Because the stakes are so high with stroke—both small and large—it’s imperative that you understand the risk factors and symptoms outlined above.
If you experience any of the symptoms in a way that seems unusual to you, seek help immediately. Don’t assume that you are out of the woods simply because the symptoms go away. Instead, acknowledge them as potential signs of a ministroke and take action. It could help save your brain and your life.
- American Academy of Neurology (AAN). “Stroke symptoms associated with developing memory and thinking problems, even without stroke.” ScienceDaily.
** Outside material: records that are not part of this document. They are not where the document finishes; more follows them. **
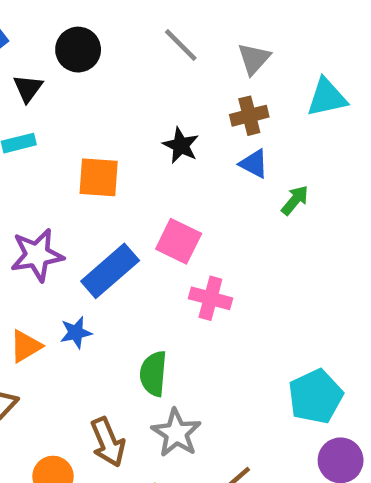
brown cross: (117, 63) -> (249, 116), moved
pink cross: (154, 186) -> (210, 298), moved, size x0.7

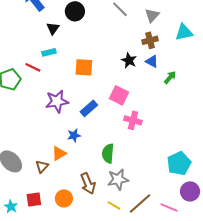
black star: (181, 145) -> (129, 60), moved
blue rectangle: (110, 271) -> (89, 108), size x0.7
orange triangle: (26, 346) -> (59, 153), moved
gray star: (176, 433) -> (118, 179), turned 30

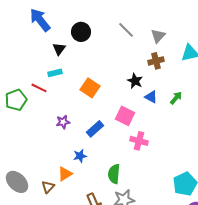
blue triangle: (152, 61) -> (151, 97), moved
orange square: (84, 67) -> (90, 88), turned 30
purple star: (57, 101) -> (63, 122), size x0.6

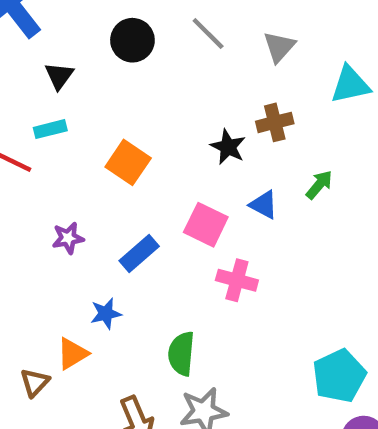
black circle: (81, 32) -> (132, 40), moved
brown cross: (156, 61) -> (275, 122), moved
blue triangle: (151, 97) -> (264, 205), moved

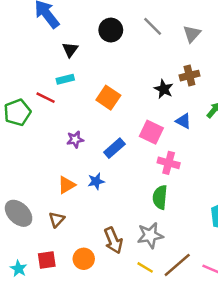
orange triangle: (72, 354) -> (66, 185), moved
green semicircle: (181, 354) -> (160, 197), moved

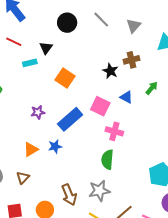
black triangle: (70, 50) -> (46, 48), moved
red line: (46, 98) -> (14, 42), moved
blue rectangle: (114, 148) -> (70, 119), size x1.4

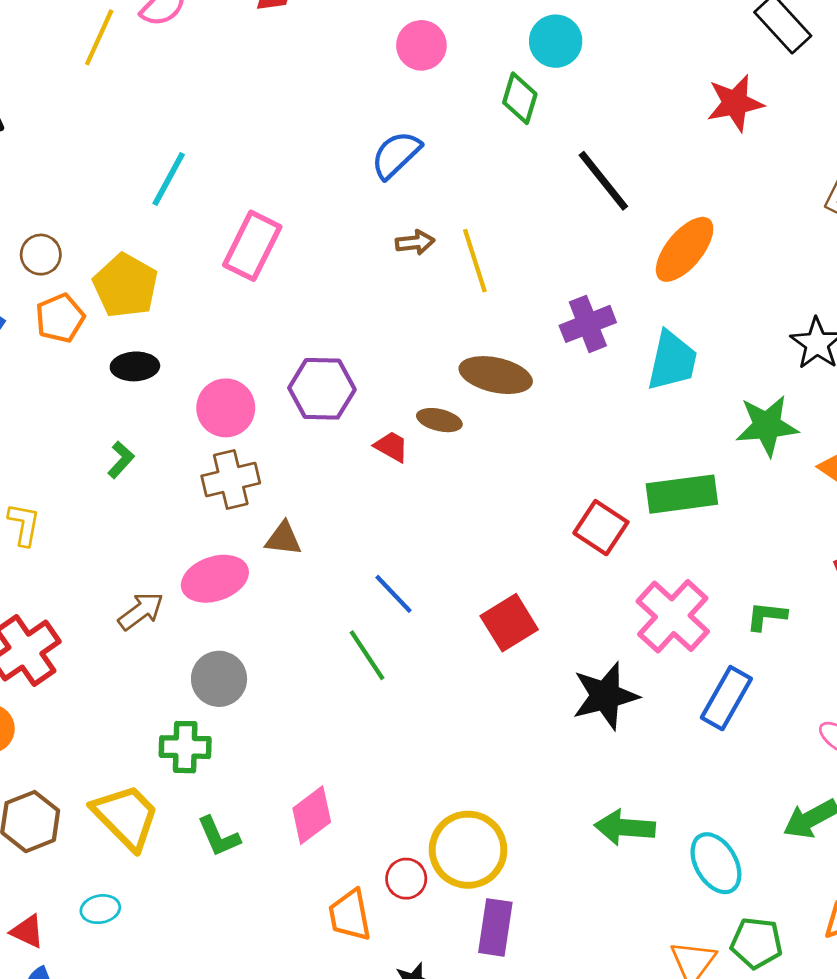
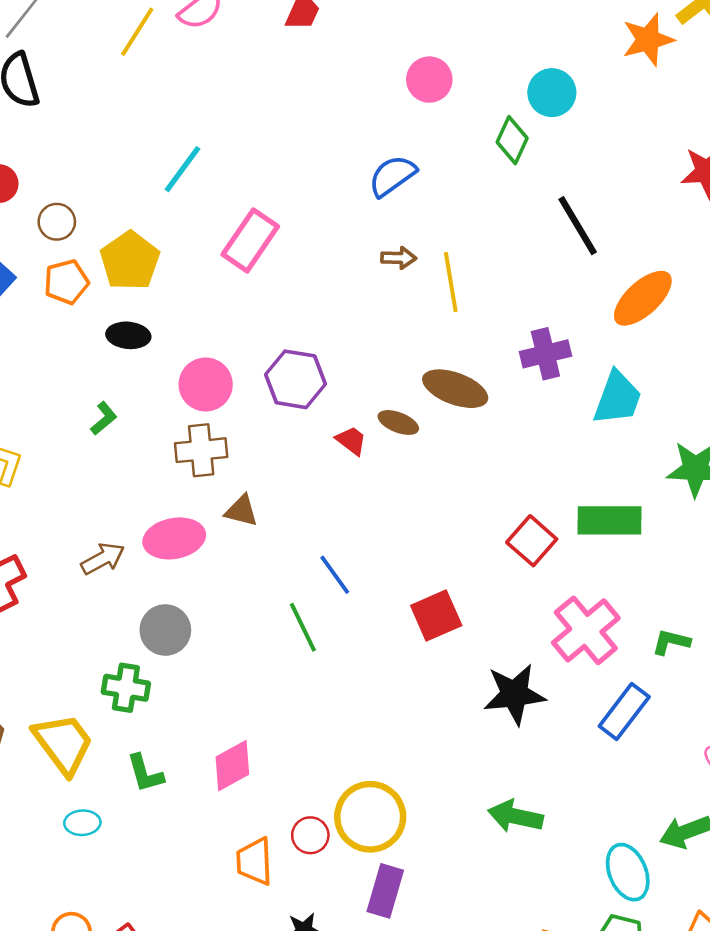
cyan ellipse: (716, 863) -> (628, 872), moved
cyan ellipse: (100, 909) -> (82, 823), moved

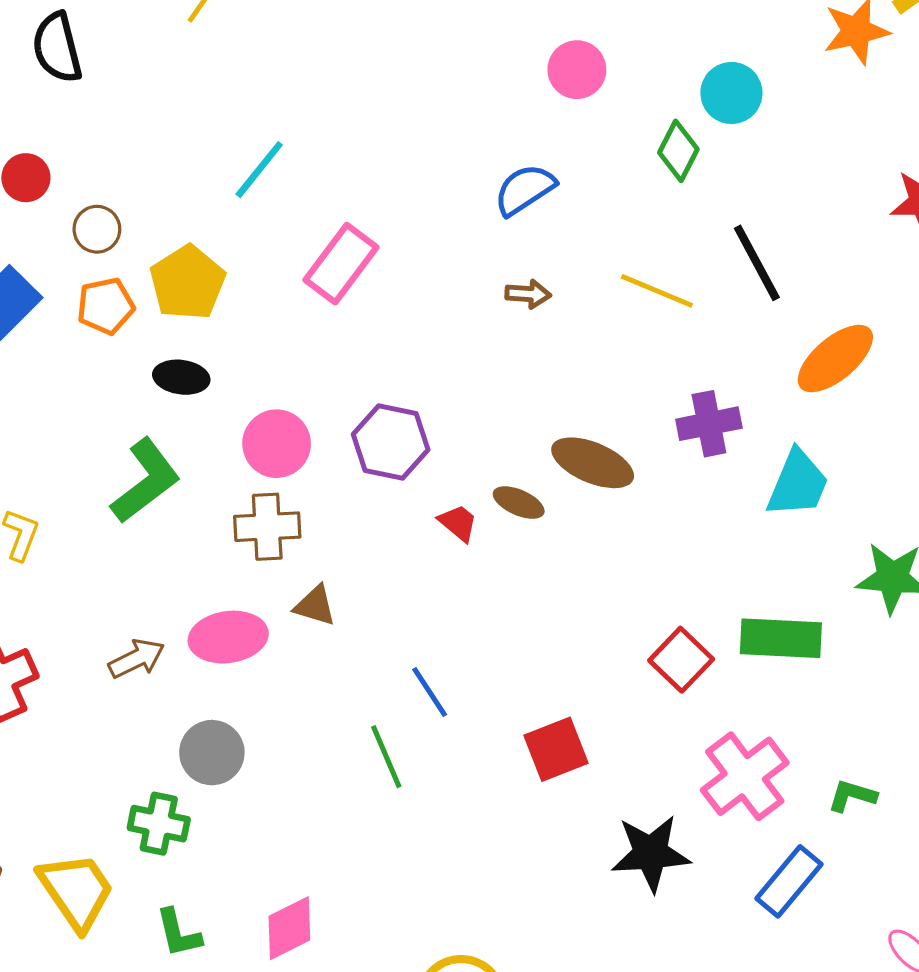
yellow line: (451, 282) -> (657, 291), moved, turned -60
green L-shape: (104, 418) -> (146, 481), size x2.0

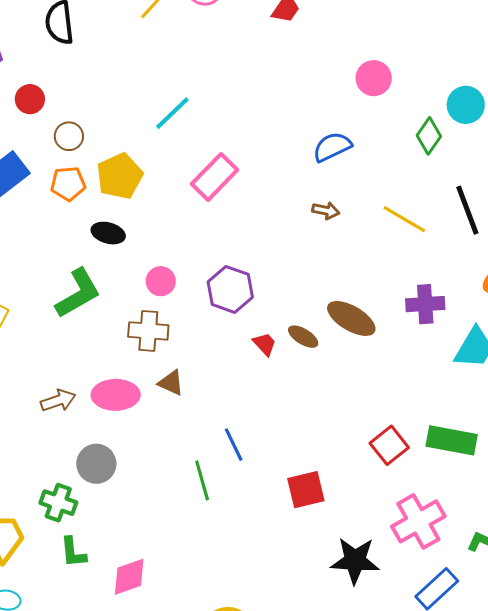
pink circle: (277, 444) -> (161, 281), size x0.7
green L-shape: (178, 933) -> (73, 552), moved

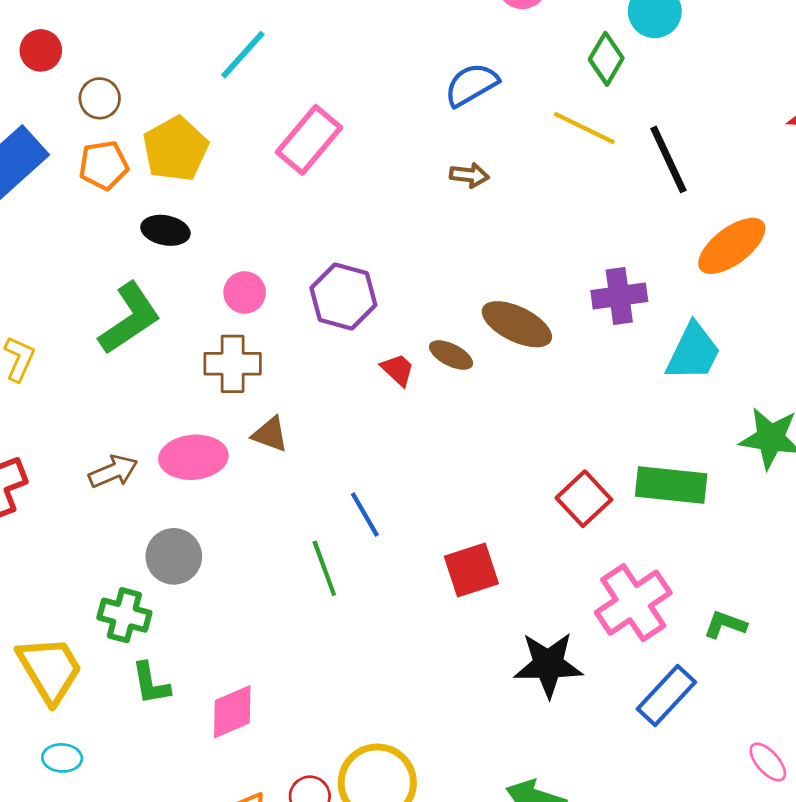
yellow line: (404, 219) -> (584, 128), moved

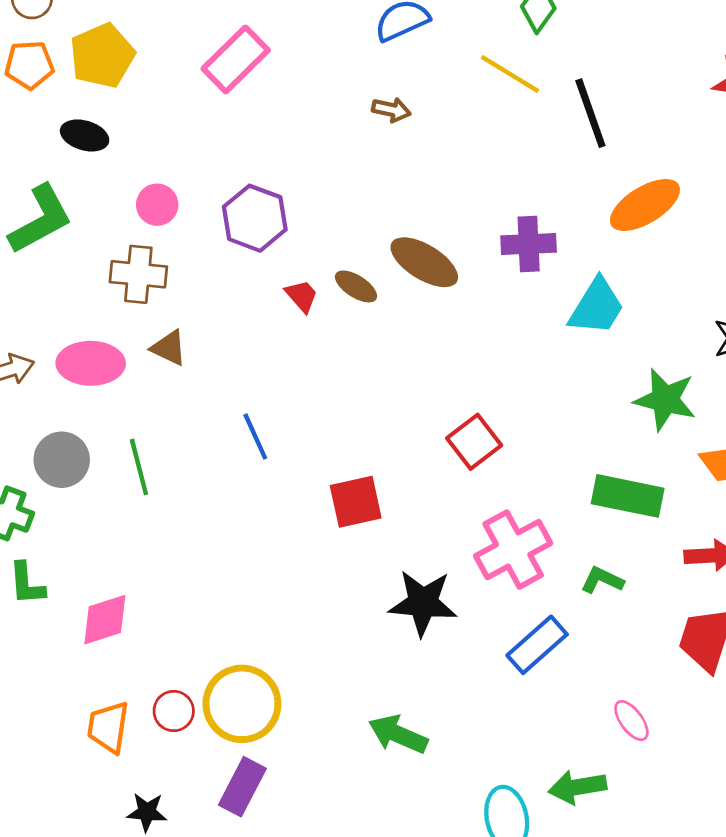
green rectangle: (671, 485) -> (628, 496), moved
green line: (324, 568) -> (139, 467), moved

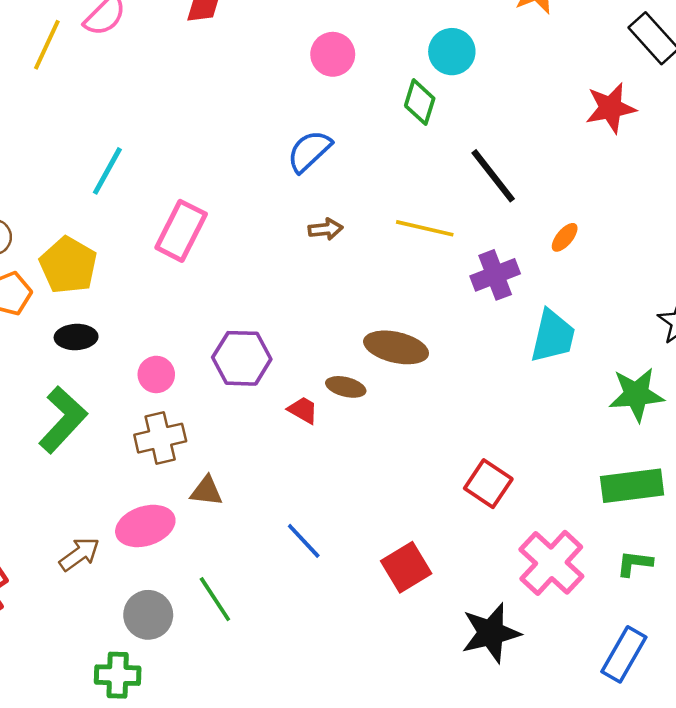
yellow line: (510, 74) -> (425, 228), moved
orange ellipse: (645, 205) -> (565, 237), size x0.5
purple cross: (529, 244) -> (495, 275), moved
blue rectangle: (537, 645) -> (624, 654), moved

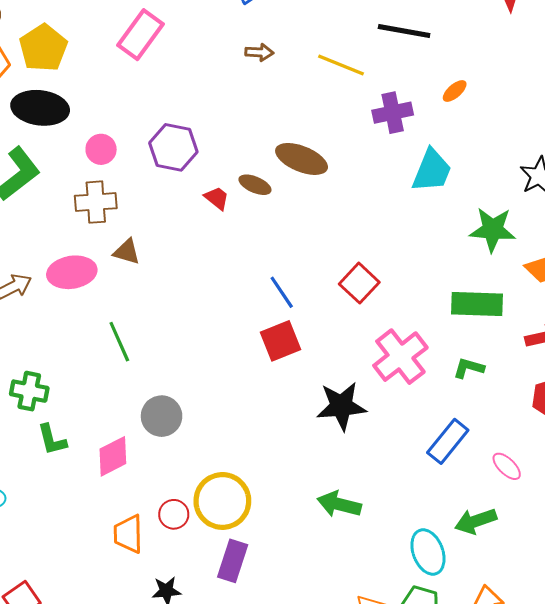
black line: (493, 176) -> (404, 31), turned -51
black ellipse: (76, 337) -> (40, 108), size x1.6
blue line: (304, 541) -> (282, 292), moved
gray circle: (148, 615) -> (162, 416), moved

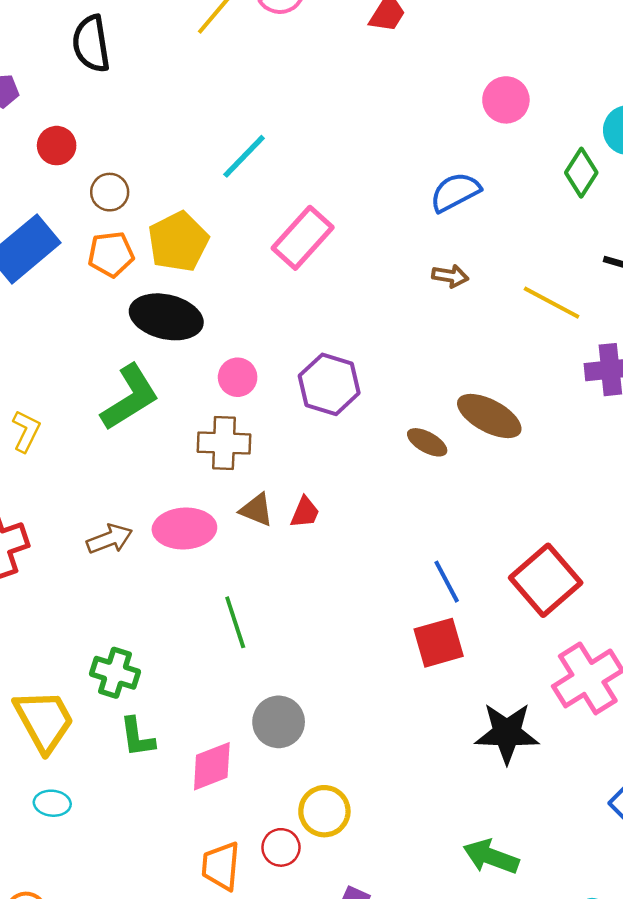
red trapezoid: (217, 198) -> (305, 512), moved, turned 68
red square: (359, 283) -> (546, 580), size x1.4
yellow circle: (222, 501) -> (324, 811), moved, size x0.7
Accessed August 29, 2016.
- Centers for Disease Control. Leading Causes of Death. Last accessed Feb 2, 2018.
- Kelley BJ, et al. Report of stroke-like symptoms predicts incident cognitive impairment in a stroke-free cohort. Neurology. 2013 Jul 9;81(2):113–8.
- National Stroke Association. What Is TIA? Accessed August 29, 2016.
- National Stroke Association. Women and Stroke. Accessed August 29, 2016.
- van Rooij FG, et al. Persistent cognitive impairment after transient ischemic attack. Stroke. 2014 Aug;45(8):2270–4.
- University of Rochester Medical Center. “Brain damage triggered by mini-strokes detailed.” ScienceDaily. Accessed August 29, 2016.